Clinician-to-Clinician Update Clinician-to-Clinician Update

The Management of Short Cervical Length

November 2014 - Maternal Fetal Medicine

Approximately 1 in 8 infants born in the United States is born preterm, or prior to 37 weeks of gestation, and preterm birth accounts for the vast majority of neonatal morbidity and mortality.1 Although the etiology of preterm birth is multifactorial, it has been well documented that decreasing cervical length is associated with an increased risk for preterm birth.2, 3


A 25-year-old primigravida was evaluated at 21 weeks 4 days gestation for routine obstetric ultrasound imaging. Transabdominal imaging of the cervix suggested cervical funneling with a shortened cervical length (Figure 1). Transvaginal ultrasonography was then performed, which also demonstrated funneling with a shortened residual length of 1.45 cm (Figure 2). The patient denied contractions. 

— Figure 1. Uterine cervix imaged by transabdominal ultrasound
— Figure 2. Uterine cervix imaged by transvaginal ultrasound


Speculum and digital examinations were performed, which demonstrated a closed cervix. The decision was made to initiate therapy with vaginal micronized progesterone (200 mg) every evening through 36 weeks 6 days of gestation. Activity modification was not recommended. A follow-up transvaginal ultrasound was scheduled for the following week.

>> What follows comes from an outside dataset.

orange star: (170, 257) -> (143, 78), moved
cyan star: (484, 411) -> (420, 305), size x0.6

At that time, there was no evidence of further cervical shortening or dilation, and the patient was advised to continue the vaginal progesterone. The patient ultimately delivered at 38 weeks of gestation.

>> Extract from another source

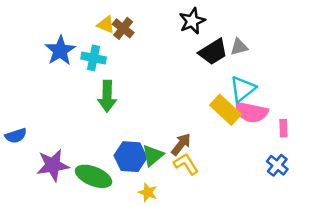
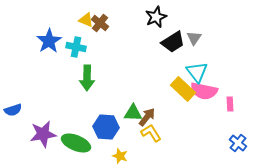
gray triangle: (239, 47) -> (194, 38), turned -42
cyan triangle: (243, 89) -> (197, 72), turned -30
green triangle: (153, 155) -> (133, 113), moved, turned 42
blue cross: (277, 165) -> (238, 143), moved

At this time there is no consensus on universal cervical length screening for the population of pregnant women at low risk for preterm birth. However, shortened cervical length is typically seen between 18-22 weeks of gestation, making this is a reasonable time period to screen. Given that patients with shortened cervical length are at a higher risk for preterm birth, several interventions have been studied for their effectiveness in reducing the preterm birth rate. Activity restriction is not routinely recommended, as it has not been shown to be of benefit in reducing the risk of preterm birth. 4 Surgical cervical cerclage does not appear to be beneficial in reducing the risk of preterm birth for ultrasonographically detected cervical shortening in the low risk population.5 Vaginal progesterone has been demonstrated to reduce the risk of preterm birth by approximately 45% in otherwise low-risk women with cervical length < 20 mm prior to or at 24 weeks of gestation.6, 7 Vaginal progesterone can be administered every evening either as 200 mg of micronized progesterone or 90 mg of progesterone gel.


1. Goldenberg RL, Culhane JF, Iams JD, Romero R. Epidemiology and causes of preterm birth. Lancet. 2008;371:75-84.

2. Iams JD, Goldenberg RL, Meis PJ, et al. The length of the cervix and the risk of spontaneous premature delivery. N Engl J Med. 1996;334:567-573.

3. Crane JM, Hutchens D. Transvaginal sonographic measurement of cervical length to predict preterm birth in asymptomatic women at increased risk: a systematic review. Ultrasound Obstet Gynecol. 2008;31:579-87.

4. Grobman WA, Gilbert SA, Iams JD, et al. Activity restriction among women with a short cervix. Obstet Gynecol. 2013;121:1181-6.

5. To MS, Alfirevic Z, Heath VC, et al. Cervical cerclage for prevention of preterm delivery in women with short cervix: randomized controlled trial. Lancet. 2004;363:1849-53.

6. Hassan SS, Romero R, Vidyadhari D, et al. Vaginal progesterone reduces the rate of preterm birth in women with a sonographic short cervix: a multicenter, randomized, double-blind, placebocontrolled trial. Ultrasound Obstet Gynecol. 2011;38:18-31.

7. Fonseca EB, Celik E, Parra M, et al. Progesterone and the risk of preterm birth among women with a short cervix. Fetal Medicine Foundation Second Trimester Screening Group. N Engl J Med. 2007;357:462-9.